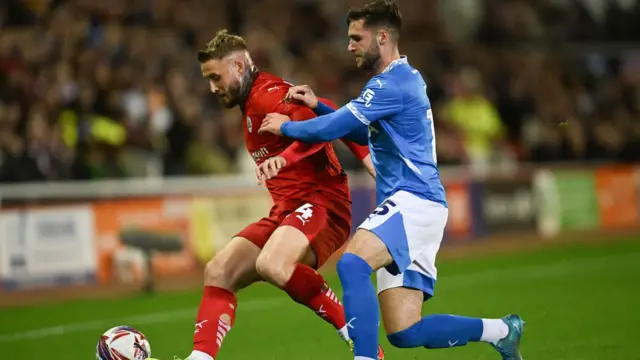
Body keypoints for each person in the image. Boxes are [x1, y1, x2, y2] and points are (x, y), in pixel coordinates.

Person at [258, 1, 525, 360]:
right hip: (422, 205)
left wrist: (285, 126)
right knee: (405, 332)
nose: (349, 46)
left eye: (356, 38)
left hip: (413, 201)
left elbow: (334, 129)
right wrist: (319, 105)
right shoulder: (401, 79)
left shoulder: (390, 84)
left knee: (351, 263)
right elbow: (356, 128)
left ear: (382, 37)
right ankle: (502, 331)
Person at [176, 29, 383, 360]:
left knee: (273, 263)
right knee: (218, 271)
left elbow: (324, 127)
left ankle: (364, 346)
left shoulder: (271, 95)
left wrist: (362, 158)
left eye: (216, 77)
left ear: (240, 67)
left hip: (323, 204)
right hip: (288, 211)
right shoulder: (250, 104)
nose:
• • •
Required work:
Return, unchanged, the lines from the first line of the material through the line that holds "left eye: (356, 38)", inclusive, omitting pictures.

Output of the task:
Body keypoints for each person in the image. Boxes are [x1, y1, x2, y2] and points are (x, y), in pixel coordinates.

Person at [258, 1, 525, 360]:
right hip: (422, 205)
left wrist: (285, 126)
right knee: (405, 332)
nose: (349, 46)
left eye: (356, 38)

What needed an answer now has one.